ライフサイクル上ではスプエフェとは言いがたいが、
同時期に隣近所に咲く花たちも少し紹介してみる。
西和賀町にて。
林の中に黄色い花の咲くとても小さな木を見つけた。
低木の名はナニワズだ。
ナニワズ Daphne pseudo-mezereum subsp. jezoensis はジンチョウゲ科の落葉低木。

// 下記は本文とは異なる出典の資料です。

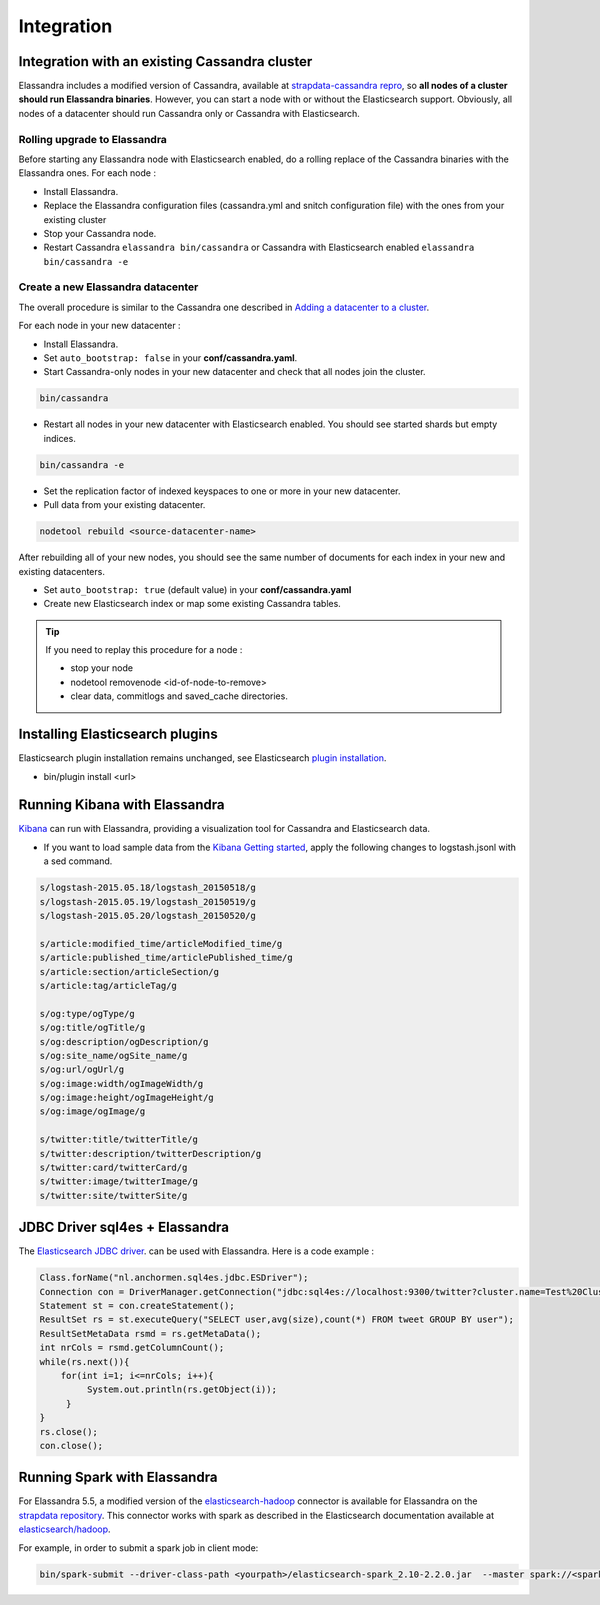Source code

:Integration
===========

Integration with an existing Cassandra cluster
----------------------------------------------

Elassandra includes a modified version of Cassandra, available at `strapdata-cassandra repro <https://github.com/strapdata/cassandra>`_, 
so **all nodes of a cluster should run Elassandra binaries**. However, you can start a node with or without 
the Elasticsearch support.  Obviously, all nodes of a datacenter should run Cassandra only or Cassandra with 
Elasticsearch.

Rolling upgrade to Elassandra
.............................

Before starting any Elassandra node with Elasticsearch enabled, do a rolling replace of the Cassandra binaries with the Elassandra ones. For each node :

* Install Elassandra.
* Replace the Elassandra configuration files (cassandra.yml and snitch configuration file) with the ones from your existing cluster 
* Stop your Cassandra node.
* Restart Cassandra ``elassandra bin/cassandra`` or Cassandra with Elasticsearch enabled ``elassandra bin/cassandra -e``


Create a new Elassandra datacenter
..................................

The overall procedure is similar to the Cassandra one described in `Adding a datacenter to a cluster <https://docs.datastax.com/en/cassandra/3.0/cassandra/operations/opsAddDCToCluster.html#opsAddDCToCluster>`_.

For each node in your new datacenter :

* Install Elassandra.
* Set ``auto_bootstrap: false`` in your **conf/cassandra.yaml**.
* Start Cassandra-only nodes in your new datacenter and check that all nodes join the cluster.

.. code::

   bin/cassandra

* Restart all nodes in your new datacenter with Elasticsearch enabled. You should see started shards but empty indices.

.. code::

   bin/cassandra -e

* Set the replication factor of indexed keyspaces to one or more in your new datacenter.
* Pull data from your existing datacenter. 

.. code::
   
   nodetool rebuild <source-datacenter-name>

After rebuilding all of your new nodes, you should see the same number of documents for each index in your new and existing datacenters.

* Set ``auto_bootstrap: true`` (default value) in your **conf/cassandra.yaml**
* Create new Elasticsearch index or map some existing Cassandra tables.

.. TIP::
   If you need to replay this procedure for a node :
   
   * stop your node
   * nodetool removenode <id-of-node-to-remove>
   * clear data, commitlogs and saved_cache directories.


Installing Elasticsearch plugins
-----------------------------------

Elasticsearch plugin installation remains unchanged, see Elasticsearch `plugin installation <https://www.elastic.co/guide/en/elasticsearch/plugins/5.5/installation.html>`_.

* bin/plugin install <url>


Running Kibana with Elassandra
------------------------------

`Kibana <https://www.elastic.co/guide/en/kibana/5.5/introduction.html>`_ can run with Elassandra, providing a visualization tool for Cassandra and Elasticsearch data.

* If you want to load sample data from the `Kibana Getting started <https://www.elastic.co/guide/en/kibana/current/getting-started.html>`_, apply the following changes to logstash.jsonl with a sed command.

.. code::

   s/logstash-2015.05.18/logstash_20150518/g
   s/logstash-2015.05.19/logstash_20150519/g
   s/logstash-2015.05.20/logstash_20150520/g
   
   s/article:modified_time/articleModified_time/g
   s/article:published_time/articlePublished_time/g
   s/article:section/articleSection/g
   s/article:tag/articleTag/g
   
   s/og:type/ogType/g
   s/og:title/ogTitle/g
   s/og:description/ogDescription/g
   s/og:site_name/ogSite_name/g
   s/og:url/ogUrl/g
   s/og:image:width/ogImageWidth/g
   s/og:image:height/ogImageHeight/g
   s/og:image/ogImage/g
   
   s/twitter:title/twitterTitle/g
   s/twitter:description/twitterDescription/g
   s/twitter:card/twitterCard/g
   s/twitter:image/twitterImage/g
   s/twitter:site/twitterSite/g

JDBC Driver sql4es + Elassandra
-------------------------------

The `Elasticsearch JDBC driver <https://github.com/Anchormen/sql4es>`_. can be used with Elassandra. Here is a code example :

.. code:: java

   Class.forName("nl.anchormen.sql4es.jdbc.ESDriver");
   Connection con = DriverManager.getConnection("jdbc:sql4es://localhost:9300/twitter?cluster.name=Test%20Cluster");
   Statement st = con.createStatement();
   ResultSet rs = st.executeQuery("SELECT user,avg(size),count(*) FROM tweet GROUP BY user");
   ResultSetMetaData rsmd = rs.getMetaData();
   int nrCols = rsmd.getColumnCount();
   while(rs.next()){
       for(int i=1; i<=nrCols; i++){
            System.out.println(rs.getObject(i));
        }
   }
   rs.close();
   con.close();

Running Spark with Elassandra
-----------------------------

For Elassandra 5.5, a modified version of the `elasticsearch-hadoop <https://github.com/elastic/elasticsearch-hadoop>`_ connector is available for Elassandra on the `strapdata repository <https://github.com/strapdata/elasticsearch-hadoop>`_. 
This connector works with spark as described in the Elasticsearch documentation available at `elasticsearch/hadoop <https://www.elastic.co/guide/en/elasticsearch/hadoop/current/index.html>`_.

For example, in order to submit a spark job in client mode:

.. code:: java

   bin/spark-submit --driver-class-path <yourpath>/elasticsearch-spark_2.10-2.2.0.jar  --master spark://<sparkmaster>:7077 --deploy-mode client <application.jar> 



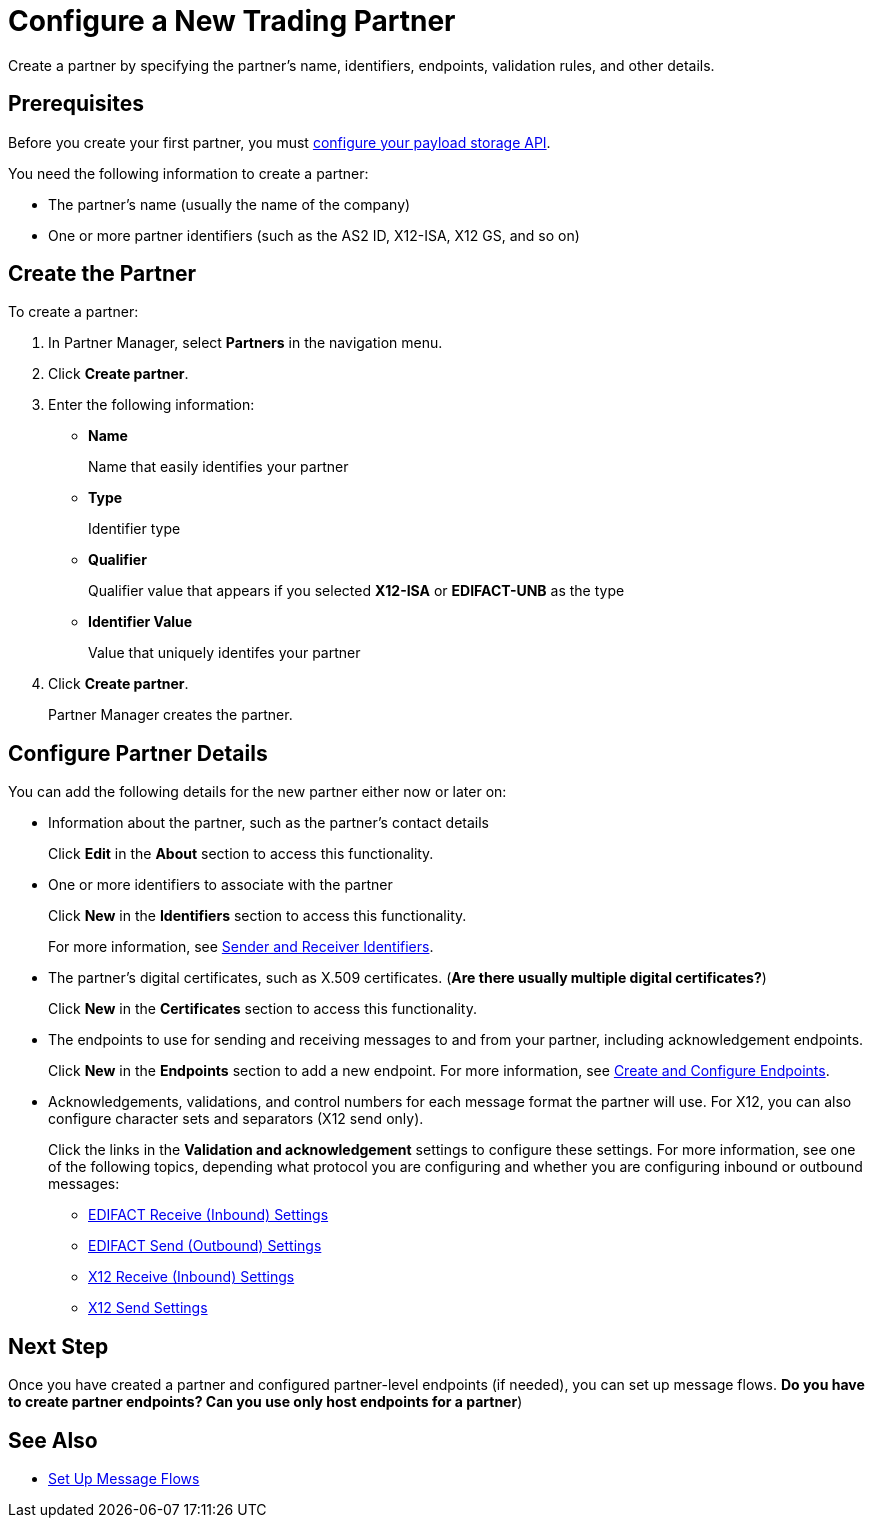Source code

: = Configure a New Trading Partner

Create a partner by specifying the partner's name, identifiers, endpoints, validation rules, and other details.

== Prerequisites

Before you create your first partner, you must xref:setup-payload-storage-API.adoc[configure your payload storage API].

You need the following information to create a partner:

* The partner's name (usually the name of the company)
* One or more partner identifiers (such as the AS2 ID, X12-ISA, X12 GS, and so on)

== Create the Partner

To create a partner:

. In Partner Manager, select *Partners* in the navigation menu.
. Click *Create partner*.
. Enter the following information:
* *Name*
+
Name that easily identifies your partner
+
* *Type*
+
Identifier type
* *Qualifier*
+
Qualifier value that appears if you selected *X12-ISA* or *EDIFACT-UNB* as the type
* *Identifier Value*
+
Value that uniquely identifes your partner
. Click *Create partner*.
+
Partner Manager creates the partner.

== Configure Partner Details

You can add the following details for the new partner either now or later on:

* Information about the partner, such as the partner's contact details
+
Click *Edit* in the *About* section to access this functionality.
* One or more identifiers to associate with the partner
+
Click *New* in the *Identifiers* section to access this functionality.
+
For more information, see xref:partner-manager-identifiers[Sender and Receiver Identifiers].
+
* The partner's digital certificates, such as X.509 certificates. (*Are there usually multiple digital certificates?*)
+
Click *New* in the *Certificates* section to access this functionality.
+
* The endpoints to use for sending and receiving messages to and from your partner, including acknowledgement endpoints.
+
Click *New* in the *Endpoints* section to add a new endpoint. For more information, see xref:create-endpoint.adoc[Create and Configure Endpoints].
*  Acknowledgements, validations, and control numbers for each message format the partner will use. For X12, you can also configure character sets and separators (X12 send only).
+
Click the links in the *Validation and acknowledgement* settings to configure these settings. For more information, see one of the following topics, depending what protocol you are configuring and whether you are configuring inbound or outbound messages:
+
** xref:edifact-receive-read-settings.adoc[EDIFACT Receive (Inbound) Settings]
** xref:edifact-send-settings.adoc[EDIFACT Send (Outbound) Settings]
** xref:x12-receive-read-settings.adoc[X12 Receive (Inbound) Settings]
** xref:X12-send-settings.adoc[X12 Send Settings]

== Next Step

Once you have created a partner and configured partner-level endpoints (if needed), you can set up message flows. *Do you have to create partner endpoints? Can you use only host endpoints for a partner*)

== See Also

* xref:message-flows.adoc[Set Up Message Flows]
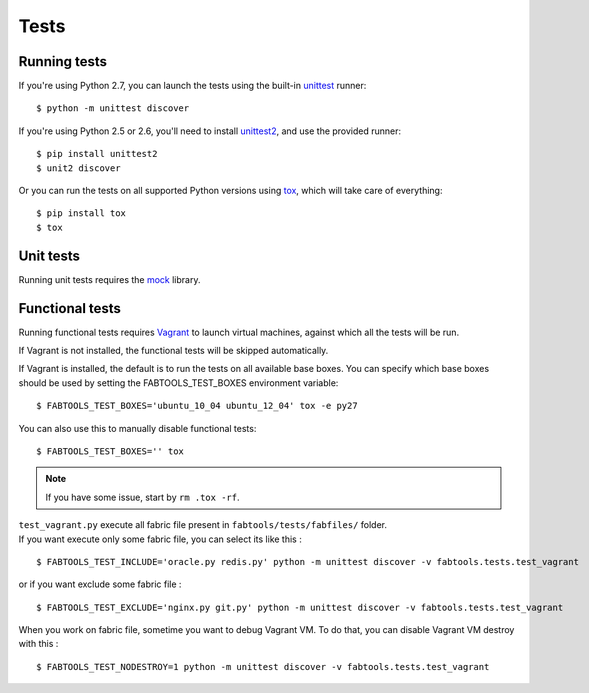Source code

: Tests
=====

Running tests
-------------

If you're using Python 2.7, you can launch the tests using the built-in `unittest <http://docs.python.org/library/unittest.html>`_ runner::

    $ python -m unittest discover

If you're using Python 2.5 or 2.6, you'll need to install `unittest2 <http://pypi.python.org/pypi/unittest2>`_, and use the provided runner::

    $ pip install unittest2
    $ unit2 discover

Or you can run the tests on all supported Python versions using `tox <http://pypi.python.org/pypi/tox>`_, which will take care of everything::

    $ pip install tox
    $ tox

Unit tests
----------

Running unit tests requires the `mock <http://pypi.python.org/pypi/mock/>`_ library.

Functional tests
----------------

Running functional tests requires `Vagrant <http://vagrantup.com/>`_ to launch virtual machines,
against which all the tests will be run.

If Vagrant is not installed, the functional tests will be skipped automatically.

If Vagrant is installed, the default is to run the tests on all available base boxes.
You can specify which base boxes should be used by setting the FABTOOLS_TEST_BOXES environment variable::

    $ FABTOOLS_TEST_BOXES='ubuntu_10_04 ubuntu_12_04' tox -e py27

You can also use this to manually disable functional tests::

    $ FABTOOLS_TEST_BOXES='' tox

.. note::

   If you have some issue, start by ``rm .tox -rf``.

| ``test_vagrant.py`` execute all fabric file present in ``fabtools/tests/fabfiles/`` folder.
| If you want execute only some fabric file, you can select its like this :

::

    $ FABTOOLS_TEST_INCLUDE='oracle.py redis.py' python -m unittest discover -v fabtools.tests.test_vagrant

or if you want exclude some fabric file :

::

    $ FABTOOLS_TEST_EXCLUDE='nginx.py git.py' python -m unittest discover -v fabtools.tests.test_vagrant

When you work on fabric file, sometime you want to debug Vagrant VM. To do that, you can disable
Vagrant VM destroy with this :

::

    $ FABTOOLS_TEST_NODESTROY=1 python -m unittest discover -v fabtools.tests.test_vagrant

西日本に多いオニシバリ(ナツボウズ) Daphne pseudo-mezereum に近縁で、
夏に落葉する性質がある。花はナニワズの方がより鮮やかで目立つ。
次いでスミレの仲間。
オオバキスミレは豪雪地帯の雪崩斜面などに単品で大群生する。
かと思うとカタクリやシラネアオイとパラパラ混生することもある。
スミレサイシンは国内原産スミレとしては最大級の花を咲かせる。
サイシンとは、ウスバサイシンに葉の形が似ているためと聞く。
スミレサイシン。西和賀町にて。
下手前がウスバサイシン 。西和賀町にて。
なおウスバサイシンは、ウマノスズクサ科。現在はトウゴクサイシンとされる。
早春、地面すれすれに地味なつぼ型の花を咲かせ、ヒメギフチョウの食草にもなっている。
次は、地味な花なので、見つけられかどうか。
キクザキやカタクリの間にエンレイソウが咲いているのだが、お分かりかな。
西和賀町にて。
エンレイソウは花の終わった後もなかなか枯れないのでスプエフェとは言い難い。
エンレイソウ
ニリンソウ
ニリンソウの開花時期はやや遅め。
他のスプエフェとはあまり混じらず、林地や渓流沿いに単一群落を作りたがる。
意外かもしれないが、猛毒植物のハシリドコロもスプエフェだ。
ハシリドコロとニリンソウ。能代市にて。
(´π`;)なんか綺麗なお花畑というテーマからはだいぶ乖離して来た。
そろそろ中締めとしよう。
スプエフェを育んだ雑木林も(低地では)
ゴールデンウィークあたりを境に新緑が展葉し、林床は薄暗くなってくる。
他の下草たちも負けずと生育してくる。
そうなるとスプエフェ達は急速に店じまいする
(急いで実をつけ、わずか一ニヶ月後には葉も茎も地下に収納してしまう)。
以上。
実は私もスプリングエフェメラルはずっと儚いものと思い込んでおりました。
今回、この記事を書くにあたり、いろいろ調べていたら、
カタクリの件でけっして儚いものではないと気づいたような次第です。
いつも楽しみに拝見致しております。
キクザキイチゲやフクジュソウの組み合わせなど,
色々な組み合わせが興味深く、学ばせて頂きました。
こちらこそ、みなみさんの奇麗な頁、いつも愉しませて頂いております。
スプリングエフェメラルは単品でも美しいですが、違う種類との組み合わせもいいものですね。